[Stored items]
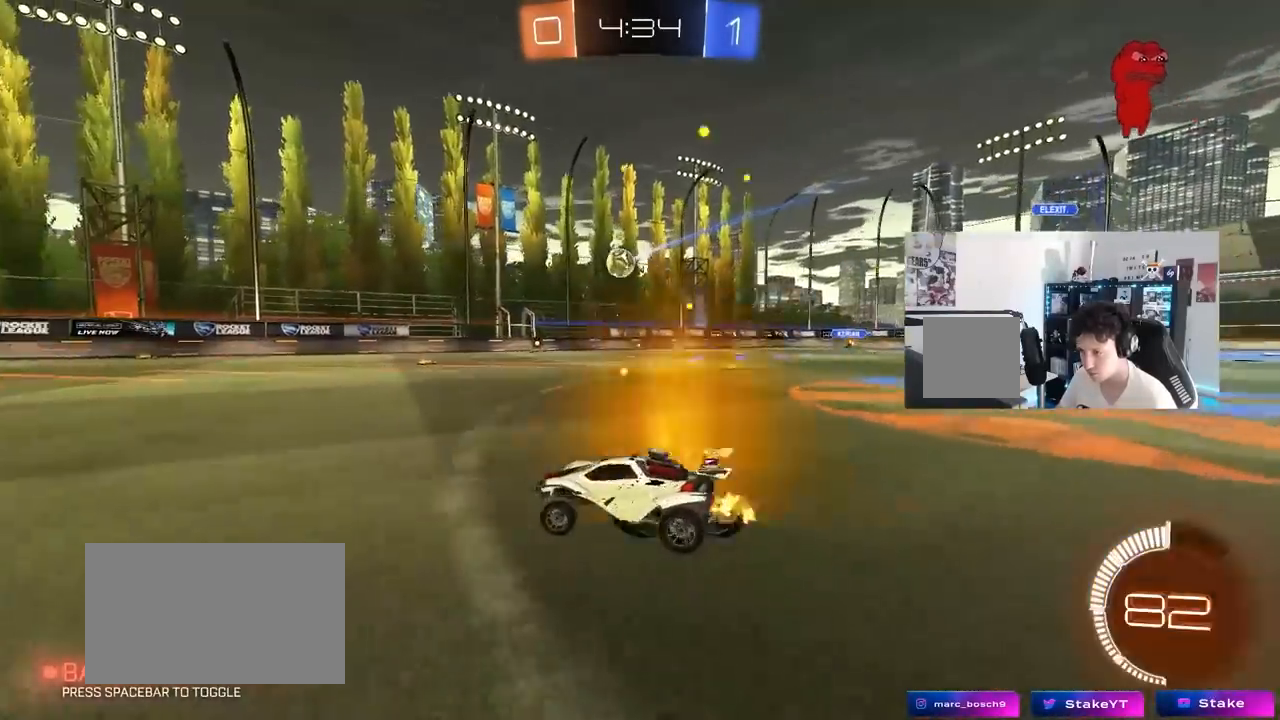
{"keys": ["a", "w"], "mouse": [], "mouse_move": "still", "events": [[117, "space", "down"], [300, "a", "up"], [300, "space", "up"], [483, "a", "down"]]}
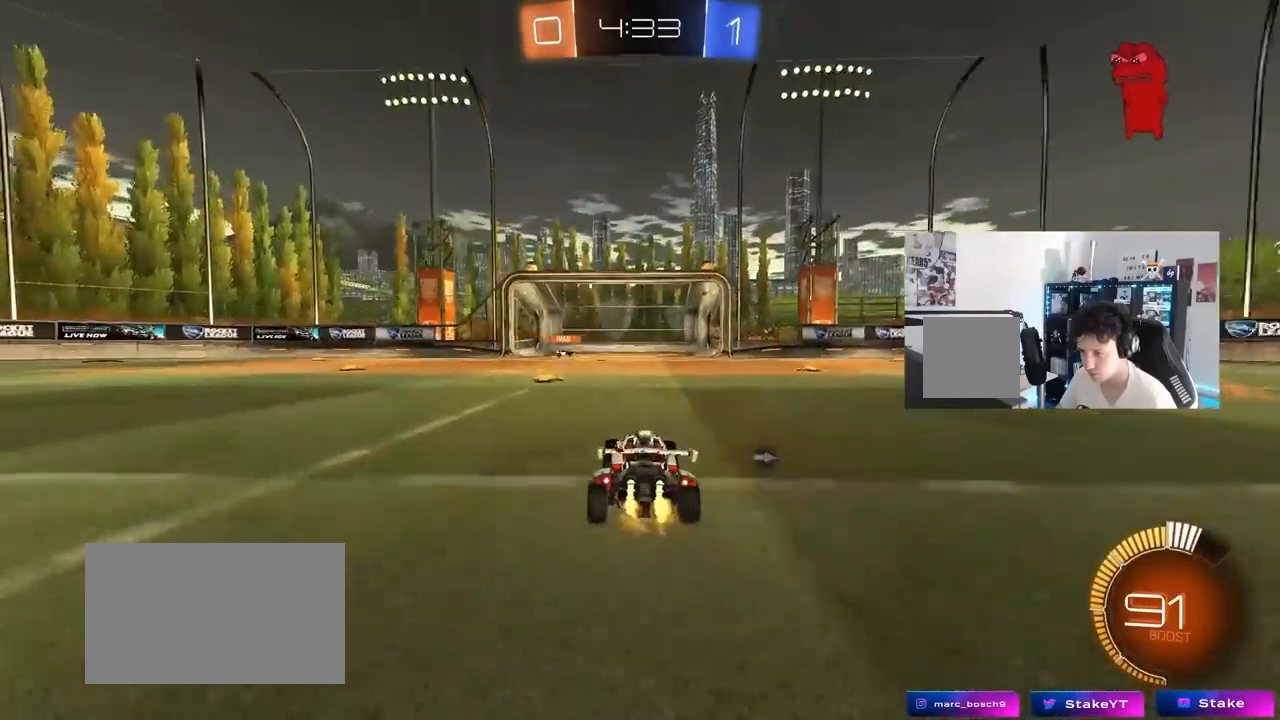
{"keys": ["w"], "mouse": [], "mouse_move": "still", "events": [[133, "a", "up"], [267, "a", "down"], [317, "space", "down"], [500, "a", "up"], [500, "space", "up"]]}
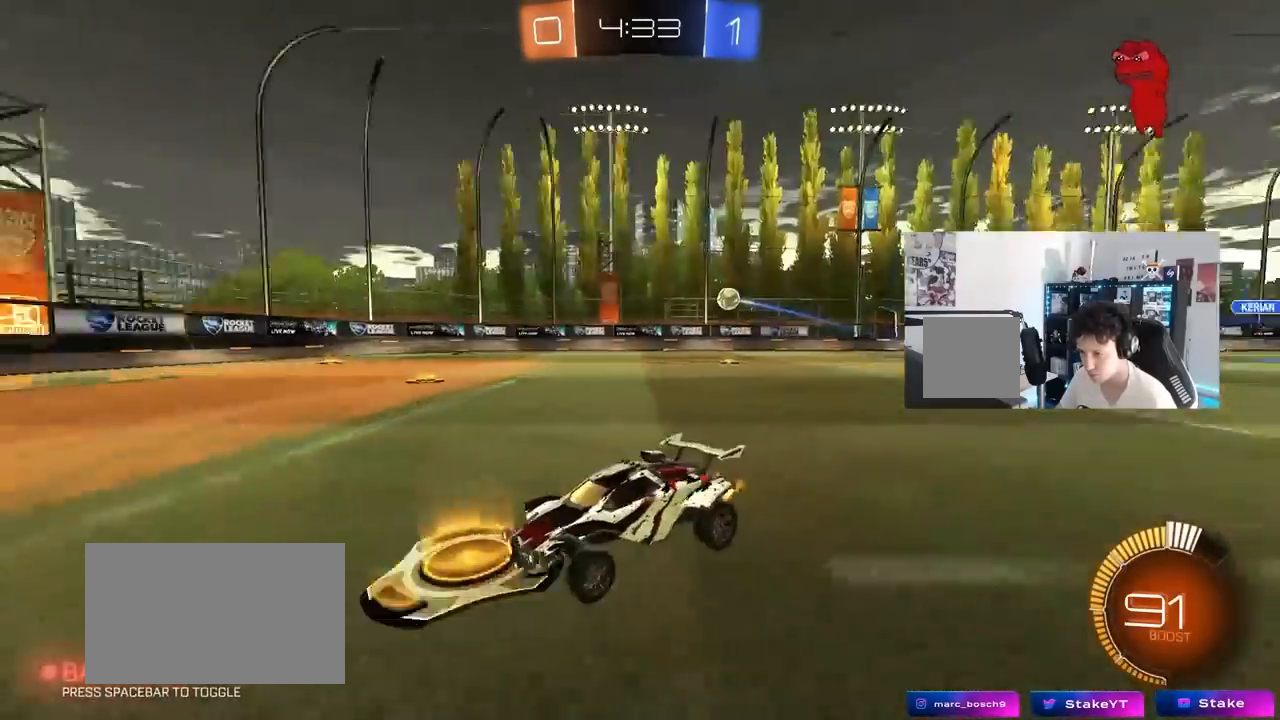
{"keys": ["a", "shift", "w"], "mouse": [], "mouse_move": "still", "events": [[433, "a", "down"], [483, "shift", "down"]]}
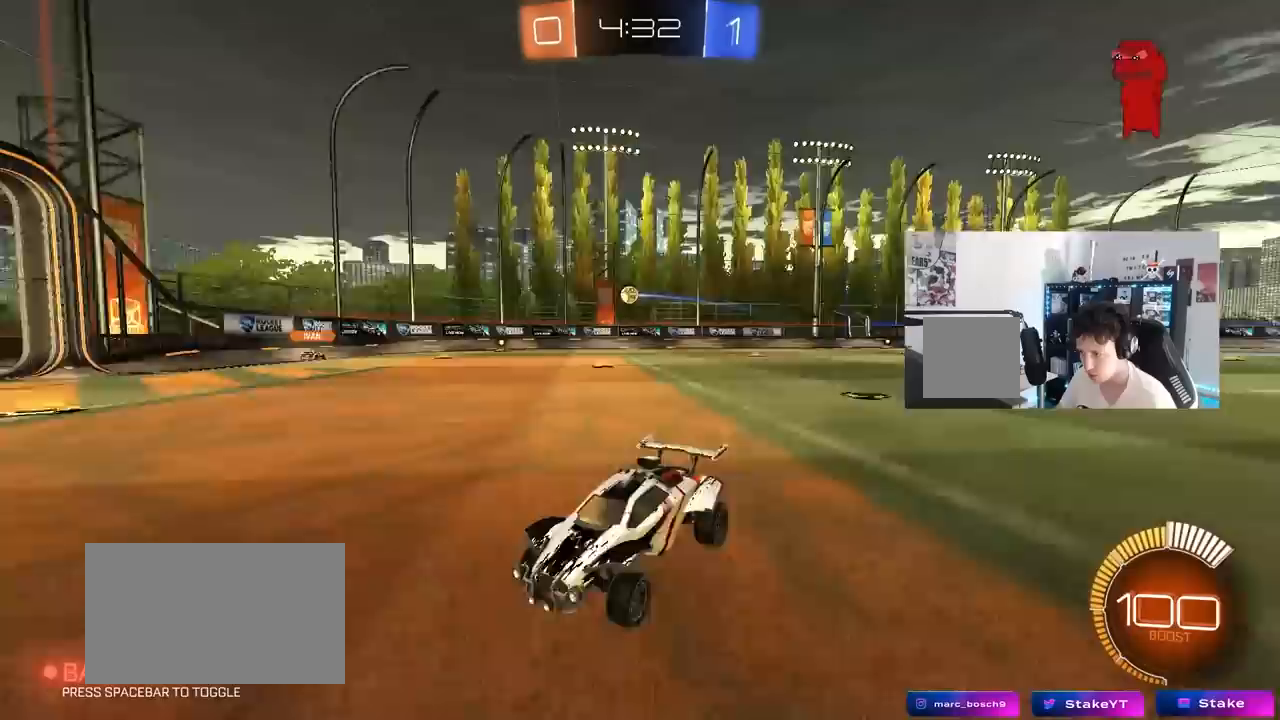
{"keys": ["a", "w"], "mouse": [], "mouse_move": "still", "events": [[167, "shift", "up"]]}
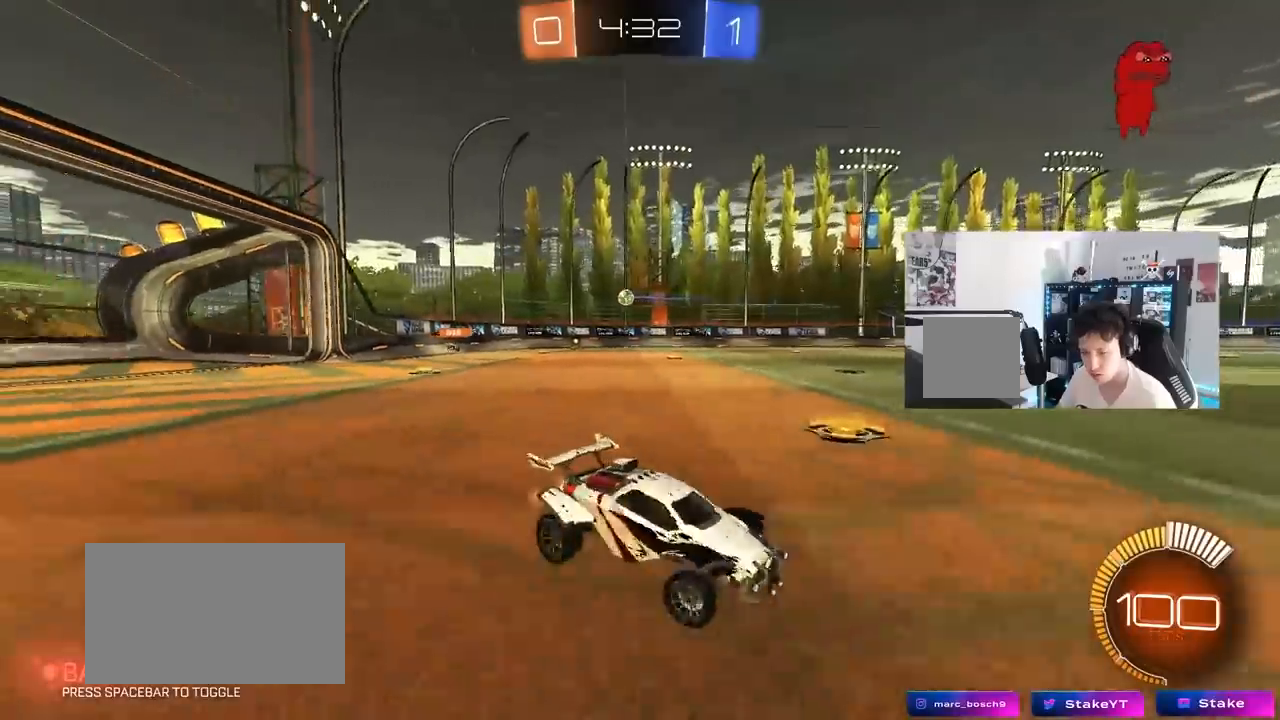
{"keys": ["a", "w"], "mouse": [], "mouse_move": "still", "events": [[33, "shift", "down"], [133, "shift", "up"], [217, "w", "up"], [500, "w", "down"]]}
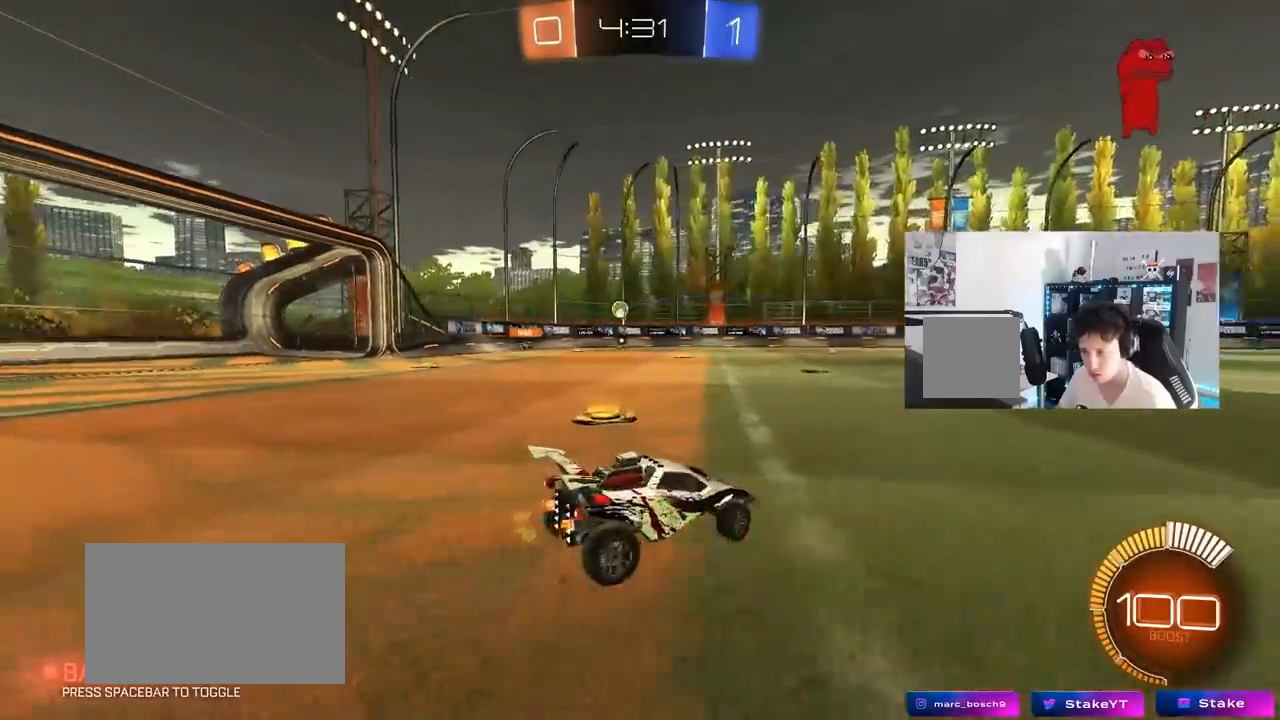
{"keys": ["a", "w"], "mouse": [], "mouse_move": "still", "events": []}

About this exercise. Apart from the pictures, every line above must be repeated exactly.

Task result.
{"keys": ["a", "w"], "mouse": [], "mouse_move": "still", "events": [[117, "space", "down"], [300, "a", "up"], [300, "space", "up"], [483, "a", "down"]]}
{"keys": ["w"], "mouse": [], "mouse_move": "still", "events": [[133, "a", "up"], [267, "a", "down"], [317, "space", "down"], [500, "a", "up"], [500, "space", "up"]]}
{"keys": ["a", "shift", "w"], "mouse": [], "mouse_move": "still", "events": [[433, "a", "down"], [483, "shift", "down"]]}
{"keys": ["a", "w"], "mouse": [], "mouse_move": "still", "events": [[167, "shift", "up"]]}
{"keys": ["a", "w"], "mouse": [], "mouse_move": "still", "events": [[33, "shift", "down"], [133, "shift", "up"], [217, "w", "up"], [500, "w", "down"]]}
{"keys": ["a", "w"], "mouse": [], "mouse_move": "still", "events": []}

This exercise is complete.